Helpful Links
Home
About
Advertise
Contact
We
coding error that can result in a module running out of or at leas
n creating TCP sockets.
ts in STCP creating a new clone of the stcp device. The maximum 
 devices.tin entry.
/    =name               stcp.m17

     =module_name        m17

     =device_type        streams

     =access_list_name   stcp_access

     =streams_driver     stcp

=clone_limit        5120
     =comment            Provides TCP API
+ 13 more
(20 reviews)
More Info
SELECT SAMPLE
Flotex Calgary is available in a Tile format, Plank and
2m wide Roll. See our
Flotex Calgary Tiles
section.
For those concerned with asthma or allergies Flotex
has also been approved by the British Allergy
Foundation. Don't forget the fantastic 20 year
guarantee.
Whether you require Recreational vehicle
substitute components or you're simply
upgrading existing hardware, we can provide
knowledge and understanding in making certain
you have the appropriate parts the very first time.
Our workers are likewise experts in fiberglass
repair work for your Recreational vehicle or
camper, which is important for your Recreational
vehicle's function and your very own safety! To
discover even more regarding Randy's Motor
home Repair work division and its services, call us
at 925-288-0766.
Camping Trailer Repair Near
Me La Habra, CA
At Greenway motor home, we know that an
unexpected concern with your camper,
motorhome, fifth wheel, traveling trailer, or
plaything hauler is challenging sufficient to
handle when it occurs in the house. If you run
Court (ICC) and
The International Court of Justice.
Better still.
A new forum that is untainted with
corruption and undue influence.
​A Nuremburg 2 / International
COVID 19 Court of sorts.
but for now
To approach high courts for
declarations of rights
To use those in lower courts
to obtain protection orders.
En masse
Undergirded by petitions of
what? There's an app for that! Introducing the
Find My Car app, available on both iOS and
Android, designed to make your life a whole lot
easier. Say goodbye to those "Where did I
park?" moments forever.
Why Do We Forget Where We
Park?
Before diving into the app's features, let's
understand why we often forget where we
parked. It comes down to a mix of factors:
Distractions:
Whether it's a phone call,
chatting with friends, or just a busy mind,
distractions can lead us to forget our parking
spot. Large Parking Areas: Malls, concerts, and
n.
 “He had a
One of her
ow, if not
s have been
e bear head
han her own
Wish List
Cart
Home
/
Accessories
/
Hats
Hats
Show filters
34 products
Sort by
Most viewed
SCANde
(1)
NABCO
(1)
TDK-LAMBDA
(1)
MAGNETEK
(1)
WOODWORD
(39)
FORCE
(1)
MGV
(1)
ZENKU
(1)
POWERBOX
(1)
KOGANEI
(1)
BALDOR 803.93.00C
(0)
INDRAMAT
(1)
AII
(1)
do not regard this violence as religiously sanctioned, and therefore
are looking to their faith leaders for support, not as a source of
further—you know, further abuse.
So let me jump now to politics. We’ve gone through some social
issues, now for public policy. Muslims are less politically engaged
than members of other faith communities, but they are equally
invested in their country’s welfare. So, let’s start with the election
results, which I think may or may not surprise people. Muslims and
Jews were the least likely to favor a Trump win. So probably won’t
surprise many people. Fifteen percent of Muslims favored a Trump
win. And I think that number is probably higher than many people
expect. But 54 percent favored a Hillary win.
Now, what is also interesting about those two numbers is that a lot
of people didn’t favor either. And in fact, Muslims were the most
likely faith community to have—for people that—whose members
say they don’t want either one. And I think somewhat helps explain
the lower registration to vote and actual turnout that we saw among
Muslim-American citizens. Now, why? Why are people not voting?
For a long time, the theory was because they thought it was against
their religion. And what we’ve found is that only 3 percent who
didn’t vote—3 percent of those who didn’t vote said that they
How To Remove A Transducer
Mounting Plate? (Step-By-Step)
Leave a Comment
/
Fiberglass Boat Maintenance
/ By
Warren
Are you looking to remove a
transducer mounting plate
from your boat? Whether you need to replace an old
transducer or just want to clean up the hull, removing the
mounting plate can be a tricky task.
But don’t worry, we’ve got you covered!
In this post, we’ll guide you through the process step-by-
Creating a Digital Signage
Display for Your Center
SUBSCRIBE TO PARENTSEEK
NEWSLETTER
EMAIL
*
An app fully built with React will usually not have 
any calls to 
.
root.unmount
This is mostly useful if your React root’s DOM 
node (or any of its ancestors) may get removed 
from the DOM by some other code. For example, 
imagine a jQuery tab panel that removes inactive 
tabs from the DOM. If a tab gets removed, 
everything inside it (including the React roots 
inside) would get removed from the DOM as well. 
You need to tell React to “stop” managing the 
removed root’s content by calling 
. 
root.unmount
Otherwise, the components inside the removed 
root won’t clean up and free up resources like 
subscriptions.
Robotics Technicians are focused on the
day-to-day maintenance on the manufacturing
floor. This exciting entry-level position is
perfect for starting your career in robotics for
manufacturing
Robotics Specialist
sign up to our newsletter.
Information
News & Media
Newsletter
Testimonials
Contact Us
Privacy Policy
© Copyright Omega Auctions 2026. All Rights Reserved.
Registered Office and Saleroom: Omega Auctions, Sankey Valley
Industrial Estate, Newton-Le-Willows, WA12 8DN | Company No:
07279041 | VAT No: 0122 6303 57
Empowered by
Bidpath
::::::::::
The problem = Transcribe the records above exactly, keeping every line.

Solution below =
Helpful Links
Home
About
Advertise
Contact
We
coding error that can result in a module running out of or at leas
n creating TCP sockets.
ts in STCP creating a new clone of the stcp device. The maximum 
 devices.tin entry.
/    =name               stcp.m17

     =module_name        m17

     =device_type        streams

     =access_list_name   stcp_access

     =streams_driver     stcp

=clone_limit        5120
     =comment            Provides TCP API
+ 13 more
(20 reviews)
More Info
SELECT SAMPLE
Flotex Calgary is available in a Tile format, Plank and
2m wide Roll. See our
Flotex Calgary Tiles
section.
For those concerned with asthma or allergies Flotex
has also been approved by the British Allergy
Foundation. Don't forget the fantastic 20 year
guarantee.
Whether you require Recreational vehicle
substitute components or you're simply
upgrading existing hardware, we can provide
knowledge and understanding in making certain
you have the appropriate parts the very first time.
Our workers are likewise experts in fiberglass
repair work for your Recreational vehicle or
camper, which is important for your Recreational
vehicle's function and your very own safety! To
discover even more regarding Randy's Motor
home Repair work division and its services, call us
at 925-288-0766.
Camping Trailer Repair Near
Me La Habra, CA
At Greenway motor home, we know that an
unexpected concern with your camper,
motorhome, fifth wheel, traveling trailer, or
plaything hauler is challenging sufficient to
handle when it occurs in the house. If you run
Court (ICC) and
The International Court of Justice.
Better still.
A new forum that is untainted with
corruption and undue influence.
​A Nuremburg 2 / International
COVID 19 Court of sorts.
but for now
To approach high courts for
declarations of rights
To use those in lower courts
to obtain protection orders.
En masse
Undergirded by petitions of
what? There's an app for that! Introducing the
Find My Car app, available on both iOS and
Android, designed to make your life a whole lot
easier. Say goodbye to those "Where did I
park?" moments forever.
Why Do We Forget Where We
Park?
Before diving into the app's features, let's
understand why we often forget where we
parked. It comes down to a mix of factors:
Distractions:
Whether it's a phone call,
chatting with friends, or just a busy mind,
distractions can lead us to forget our parking
spot. Large Parking Areas: Malls, concerts, and
n.
 “He had a
One of her
ow, if not
s have been
e bear head
han her own
Wish List
Cart
Home
/
Accessories
/
Hats
Hats
Show filters
34 products
Sort by
Most viewed
SCANde
(1)
NABCO
(1)
TDK-LAMBDA
(1)
MAGNETEK
(1)
WOODWORD
(39)
FORCE
(1)
MGV
(1)
ZENKU
(1)
POWERBOX
(1)
KOGANEI
(1)
BALDOR 803.93.00C
(0)
INDRAMAT
(1)
AII
(1)
do not regard this violence as religiously sanctioned, and therefore
are looking to their faith leaders for support, not as a source of
further—you know, further abuse.
So let me jump now to politics. We’ve gone through some social
issues, now for public policy. Muslims are less politically engaged
than members of other faith communities, but they are equally
invested in their country’s welfare. So, let’s start with the election
results, which I think may or may not surprise people. Muslims and
Jews were the least likely to favor a Trump win. So probably won’t
surprise many people. Fifteen percent of Muslims favored a Trump
win. And I think that number is probably higher than many people
expect. But 54 percent favored a Hillary win.
Now, what is also interesting about those two numbers is that a lot
of people didn’t favor either. And in fact, Muslims were the most
likely faith community to have—for people that—whose members
say they don’t want either one. And I think somewhat helps explain
the lower registration to vote and actual turnout that we saw among
Muslim-American citizens. Now, why? Why are people not voting?
For a long time, the theory was because they thought it was against
their religion. And what we’ve found is that only 3 percent who
didn’t vote—3 percent of those who didn’t vote said that they
How To Remove A Transducer
Mounting Plate? (Step-By-Step)
Leave a Comment
/
Fiberglass Boat Maintenance
/ By
Warren
Are you looking to remove a
transducer mounting plate
from your boat? Whether you need to replace an old
transducer or just want to clean up the hull, removing the
mounting plate can be a tricky task.
But don’t worry, we’ve got you covered!
In this post, we’ll guide you through the process step-by-
Creating a Digital Signage
Display for Your Center
SUBSCRIBE TO PARENTSEEK
NEWSLETTER
EMAIL
*
An app fully built with React will usually not have 
any calls to 
.
root.unmount
This is mostly useful if your React root’s DOM 
node (or any of its ancestors) may get removed 
from the DOM by some other code. For example, 
imagine a jQuery tab panel that removes inactive 
tabs from the DOM. If a tab gets removed, 
everything inside it (including the React roots 
inside) would get removed from the DOM as well. 
You need to tell React to “stop” managing the 
removed root’s content by calling 
. 
root.unmount
Otherwise, the components inside the removed 
root won’t clean up and free up resources like 
subscriptions.
Robotics Technicians are focused on the
day-to-day maintenance on the manufacturing
floor. This exciting entry-level position is
perfect for starting your career in robotics for
manufacturing
Robotics Specialist
sign up to our newsletter.
Information
News & Media
Newsletter
Testimonials
Contact Us
Privacy Policy
© Copyright Omega Auctions 2026. All Rights Reserved.
Registered Office and Saleroom: Omega Auctions, Sankey Valley
Industrial Estate, Newton-Le-Willows, WA12 8DN | Company No:
07279041 | VAT No: 0122 6303 57
Empowered by
Bidpath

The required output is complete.